Bounding boxes with keypoints:
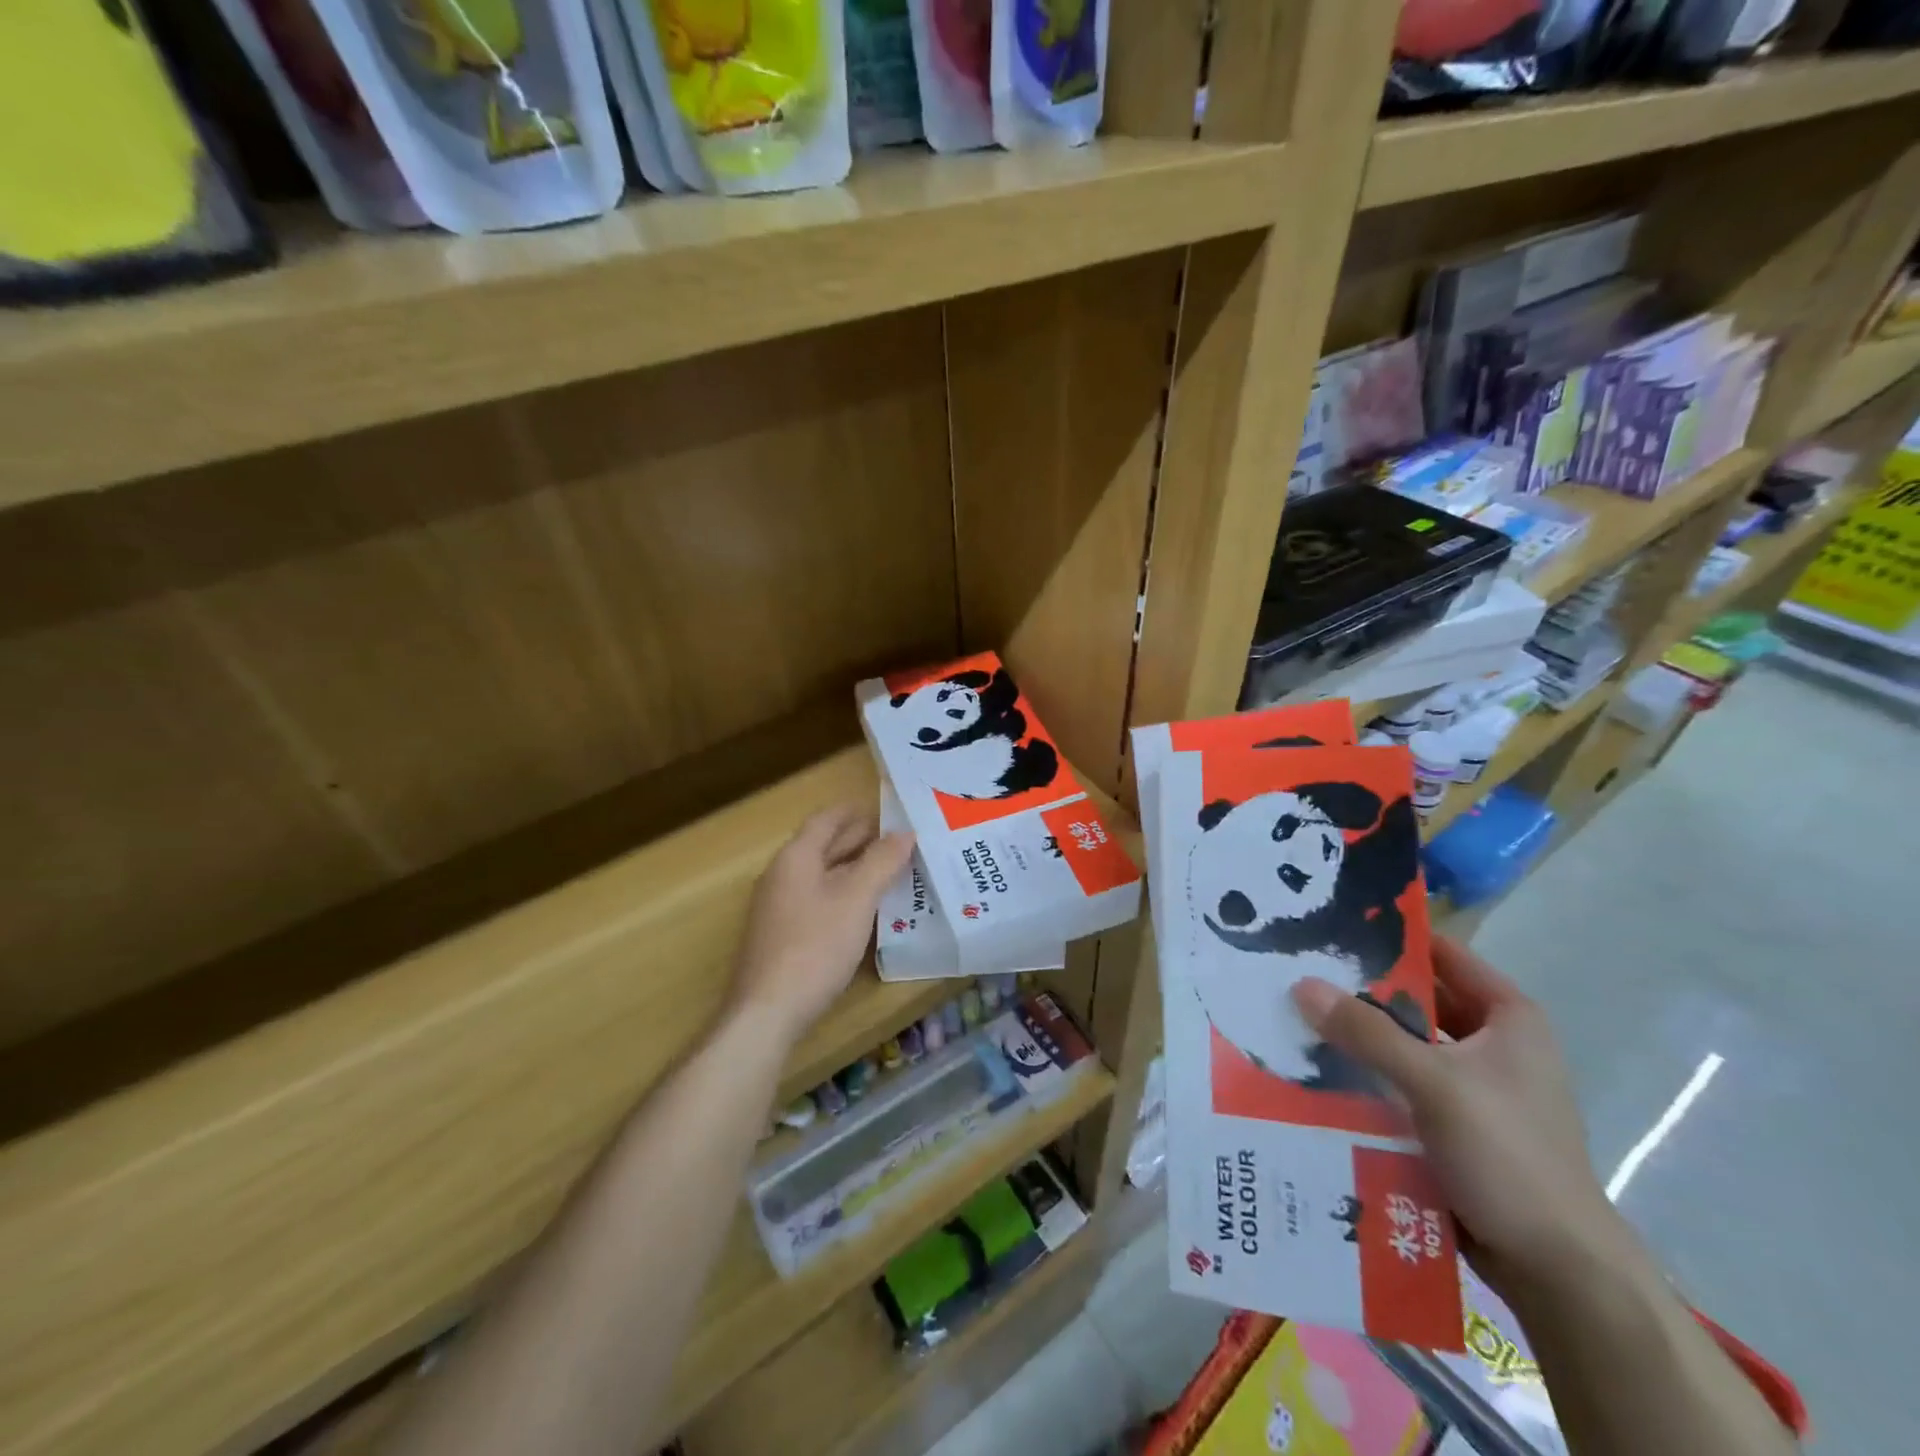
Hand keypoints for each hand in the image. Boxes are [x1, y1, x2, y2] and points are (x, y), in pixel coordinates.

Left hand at [730, 805, 913, 1045]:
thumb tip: (905, 833)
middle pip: (823, 845)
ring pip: (822, 874)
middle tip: (899, 840)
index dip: (855, 812)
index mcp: (796, 857)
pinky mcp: (783, 935)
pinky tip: (866, 909)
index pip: (826, 820)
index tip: (886, 809)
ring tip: (891, 870)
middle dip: (859, 839)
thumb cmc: (815, 946)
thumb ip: (882, 862)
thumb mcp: (857, 900)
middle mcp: (782, 875)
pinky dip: (844, 893)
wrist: (767, 1011)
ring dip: (854, 868)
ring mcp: (779, 907)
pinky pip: (818, 899)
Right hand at [1292, 937, 1631, 1300]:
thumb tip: (1301, 984)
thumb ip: (1367, 1031)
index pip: (1440, 952)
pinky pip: (1400, 1082)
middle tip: (1296, 970)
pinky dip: (1366, 1074)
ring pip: (1403, 1042)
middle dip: (1360, 988)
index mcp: (1507, 1017)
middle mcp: (1491, 1042)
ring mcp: (1473, 1085)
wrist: (1558, 1272)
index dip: (1388, 936)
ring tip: (1295, 1016)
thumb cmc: (1509, 1157)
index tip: (1328, 924)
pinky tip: (1316, 1069)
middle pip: (1416, 999)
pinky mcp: (1453, 1123)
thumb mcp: (1434, 1084)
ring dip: (1358, 1035)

Task description: Exactly as written, return each line above and leave the pictures behind.

Your response:
Hand keypoints for each hand in the image. Boxes are [x1, y1, x2, y2] and points are (x, y), in pixel coordinates.

Left hand at [730, 805, 913, 1045]:
thumb tip: (905, 833)
middle pip: (823, 845)
ring pip: (822, 874)
middle tip: (899, 840)
index dip: (855, 812)
index mcp: (796, 857)
pinky mcp: (783, 935)
pinky tip: (866, 909)
index pip: (826, 820)
index tip: (886, 809)
ring tip: (891, 870)
middle dip: (859, 839)
thumb cmc: (815, 946)
thumb ip: (882, 862)
thumb mcp: (857, 900)
middle mcp: (782, 875)
pinky dip: (844, 893)
wrist: (767, 1011)
ring dip: (854, 868)
ring mcp: (779, 907)
pinky pip: (818, 899)
Right hand at [1292, 937, 1631, 1300]:
thumb tip: (1301, 984)
thumb ip: (1367, 1031)
index pip: (1440, 952)
pinky pip: (1400, 1082)
middle tip: (1296, 970)
pinky dip: (1366, 1074)
ring pip: (1403, 1042)
middle dip: (1360, 988)
index mcp: (1507, 1017)
middle mcp: (1491, 1042)
ring mcp: (1473, 1085)
wrist: (1558, 1272)
index dip: (1388, 936)
ring tip: (1295, 1016)
thumb cmc: (1509, 1157)
index tip: (1328, 924)
pinky tip: (1316, 1069)
middle pip: (1416, 999)
pinky mcp: (1453, 1123)
thumb mcp: (1434, 1084)
ring dip: (1358, 1035)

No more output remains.